Ohtani listened to pitches from several teams in Los Angeles earlier this week before choosing the Angels, who play about 28 miles from downtown LA in Orange County.
Ohtani was coveted by every team because of his exceptional pitching talent and powerful bat, but also because he represents an extraordinary bargain due to baseball's rules around international players.
The Angels will have to pay the $20 million posting fee to Ohtani's previous club, the Nippon Ham Fighters, but Ohtani will not be paid a huge salary. Ohtani will sign a minor league contract and can receive up to $2,315,000 in international bonus money.
Ohtani is likely to have an immediate spot in the front of the rotation for the Angels, who have endured brutal injuries to their starting pitchers for two seasons. Los Angeles' ostensible ace is Garrett Richards, but he has been limited to 62 1/3 innings over the past two seasons due to major injuries.
Ohtani was 3-2 with a 3.20 ERA this year, but was slowed by thigh and ankle injuries. He hit .332 in 65 games with eight homers and 31 RBIs.
But those numbers don't indicate the incredible potential seen in Ohtani, whose fastball has been clocked at 102 mph. While he has occasionally struggled with control, Ohtani is widely thought to be a surefire big-league pitching prospect.

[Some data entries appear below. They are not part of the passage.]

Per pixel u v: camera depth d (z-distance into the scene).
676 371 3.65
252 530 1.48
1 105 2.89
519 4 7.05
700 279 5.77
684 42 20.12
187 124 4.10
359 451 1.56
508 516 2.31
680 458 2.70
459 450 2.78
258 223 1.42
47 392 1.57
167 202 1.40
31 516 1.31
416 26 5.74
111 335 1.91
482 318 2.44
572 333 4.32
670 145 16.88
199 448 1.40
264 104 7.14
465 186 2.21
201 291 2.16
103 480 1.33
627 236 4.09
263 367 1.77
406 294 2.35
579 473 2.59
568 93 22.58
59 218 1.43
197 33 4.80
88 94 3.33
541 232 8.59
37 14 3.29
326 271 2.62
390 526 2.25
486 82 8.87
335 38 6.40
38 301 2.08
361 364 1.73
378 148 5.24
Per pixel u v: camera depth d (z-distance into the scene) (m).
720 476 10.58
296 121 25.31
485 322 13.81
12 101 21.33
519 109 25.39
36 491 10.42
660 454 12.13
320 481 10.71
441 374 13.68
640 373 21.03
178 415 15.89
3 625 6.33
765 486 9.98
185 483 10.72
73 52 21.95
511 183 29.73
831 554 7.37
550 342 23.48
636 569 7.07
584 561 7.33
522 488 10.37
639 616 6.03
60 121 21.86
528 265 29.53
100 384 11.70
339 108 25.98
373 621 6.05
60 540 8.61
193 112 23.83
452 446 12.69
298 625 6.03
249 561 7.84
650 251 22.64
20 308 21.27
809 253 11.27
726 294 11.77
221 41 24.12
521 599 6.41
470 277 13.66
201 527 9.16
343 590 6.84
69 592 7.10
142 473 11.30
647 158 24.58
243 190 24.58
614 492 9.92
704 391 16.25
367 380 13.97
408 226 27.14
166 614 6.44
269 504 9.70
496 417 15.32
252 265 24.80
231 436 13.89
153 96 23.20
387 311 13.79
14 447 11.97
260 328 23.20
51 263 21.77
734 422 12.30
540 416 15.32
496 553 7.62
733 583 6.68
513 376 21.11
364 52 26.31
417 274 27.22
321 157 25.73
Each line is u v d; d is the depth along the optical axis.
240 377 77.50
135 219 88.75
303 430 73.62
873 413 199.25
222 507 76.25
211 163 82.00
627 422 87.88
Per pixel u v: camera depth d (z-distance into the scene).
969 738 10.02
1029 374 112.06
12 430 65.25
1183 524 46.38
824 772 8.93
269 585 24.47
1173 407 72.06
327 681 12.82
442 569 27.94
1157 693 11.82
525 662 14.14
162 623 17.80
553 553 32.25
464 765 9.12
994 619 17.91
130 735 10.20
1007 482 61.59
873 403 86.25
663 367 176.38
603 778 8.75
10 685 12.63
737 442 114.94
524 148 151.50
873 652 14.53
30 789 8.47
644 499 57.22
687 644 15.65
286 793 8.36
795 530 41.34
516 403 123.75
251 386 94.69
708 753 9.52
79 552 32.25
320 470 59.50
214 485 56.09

The Angels have missed the playoffs in seven of the last eight seasons, but Ohtani's arrival is only the latest in a series of big moves for general manager Billy Eppler.
Shortly after the World Series ended, the Angels secured a five-year, $106 million deal with left fielder Justin Upton, a late-season trade acquisition. Upton is an ideal solution to years of underperformance in left field for the Angels, who have been carried offensively by Trout.
Earlier this week, Eppler bolstered his much-improved farm system by signing 17-year-old Venezuelan shortstop Kevin Maitan, a coveted prospect considered the best of 13 players recently taken away from the Atlanta Braves for violating international signing rules.